Es wird hier in ernsthaften Kreisen behauptet, das der Emir von Mekka nicht nur englischer Parteigänger ist, sondern ebenfalls in englischem Solde steht. Dass er der politische Freund von Ibn Seud ist, ging aus Briefen, die sich unter der Kriegsbeute befanden und die ich selbst gesehen habe, hervor. Die Pforte scheint sich über die Persönlichkeit Hussens in einem Irrtum zu befinden. Das geht daraus hervor, dass gerade jetzt der bewährte Wali vom Hedschas, Wahib, abberufen worden ist, um ein Kommando im Kaukasus zu übernehmen. Dieser soll sich über die wahre Gesinnung des Emirs keinen Täuschungen hingegeben haben. Er wird außerdem als ein Mann bezeichnet, der durch seine Persönlichkeit allein - Militär ist in Mekka so gut wie nicht vorhanden - das Eindringen englischen Einflusses in den Hedschas zu verhindern vermocht hätte. Wahib Pascha, der inzwischen in Konstantinopel eingetroffen sein dürfte, macht den Eindruck eines klugen energischen Mannes. Er wird daselbst zweifellos die wünschenswerten Aufklärungen geben. Eine Überschätzung des Ansehens und Einflusses des Emirs von Mekka wird für unbegründet gehalten, aus einer Stellungnahme gegen ihn sollen keinerlei Unzuträglichkeitn an Ort und Stelle zu befürchten sein.
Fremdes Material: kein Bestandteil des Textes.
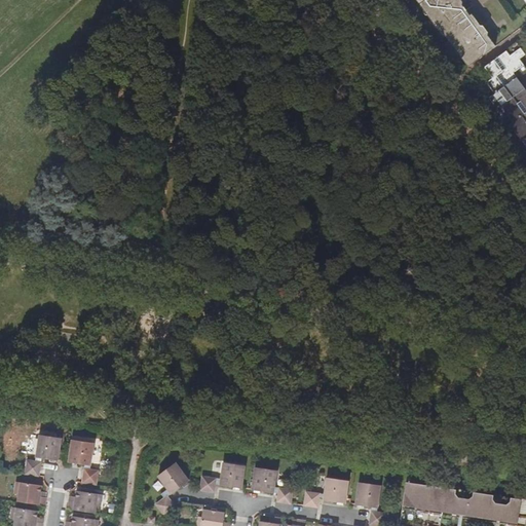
[(416,0),(443,37),(446,35),(468,67),(496,47),(488,36),(481,27),(473,15),(470,16),(462,6),(458,0),(416,0)]
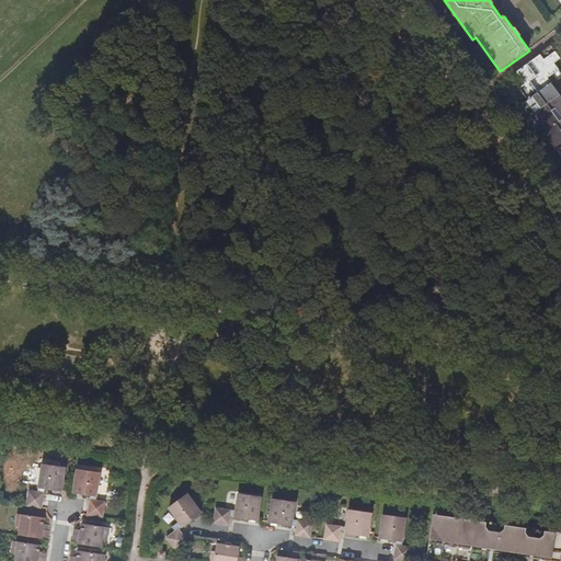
[(560,96),(551,83),(548,79),(552,76),(556,81),(560,77),(560,73),(553,64),(560,58),(550,46),(544,50),(548,57),(544,60),(540,55),(517,72),(526,83),(519,88),(527,100),(522,104),(530,116),(535,113),(547,130),(544,133),(557,150),(560,156),(560,96)]
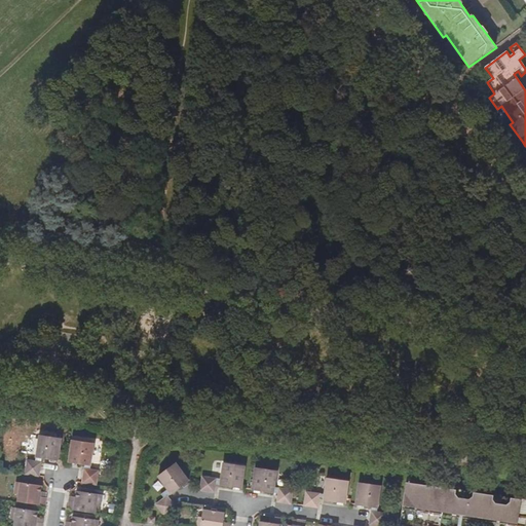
[(40,434),(39,447),(37,449),(36,455),(43,456),(59,459),(62,438),(53,437),(54,436),(40,434)]
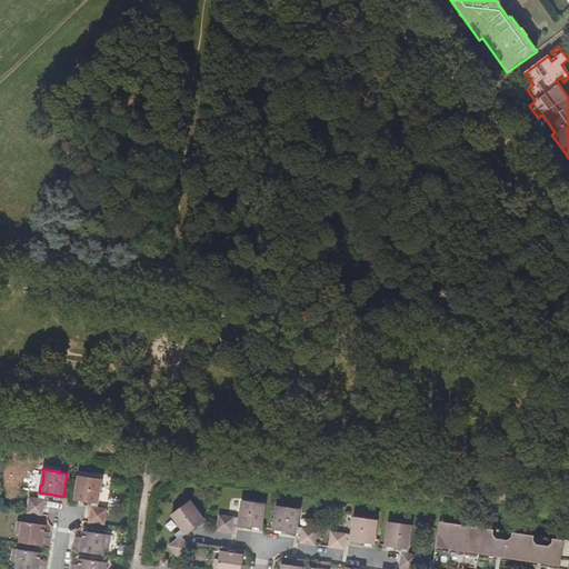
[(73,498),(93,501),(99,502),(102,480),(77,476),(73,498)]
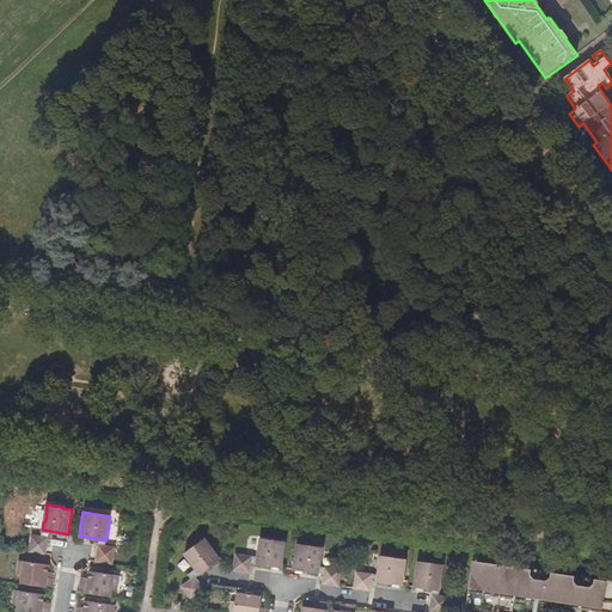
[(29,550),(47,554),(49,537),(32,534),(29,550)]
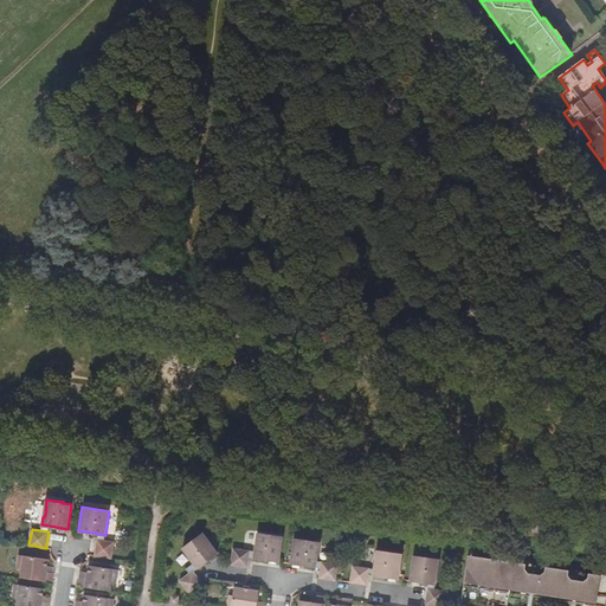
[(198,569),(217,555),(219,553),(202,533),(182,548),(198,569)]
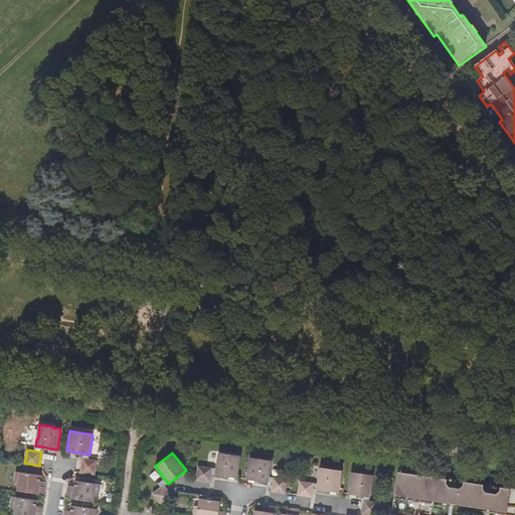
[(215,474),(237,477),(240,457),(218,454),(215,474)]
Reschid Pascha reist in den nächsten Tagen nach Konstantinopel und wird sich Euerer Exzellenz vorstellen. Er ist hier mit allen Ehren von Zivil- und Militärbehörden empfangen worden. Ich stehe nicht an, ihn auf seine Bitte dem Wohlwollen Euerer Exzellenz zu empfehlen.


gez. Unterschrift

Seiner Exzellenz dem Kaiserlichen Botschafter pp. Konstantinopel.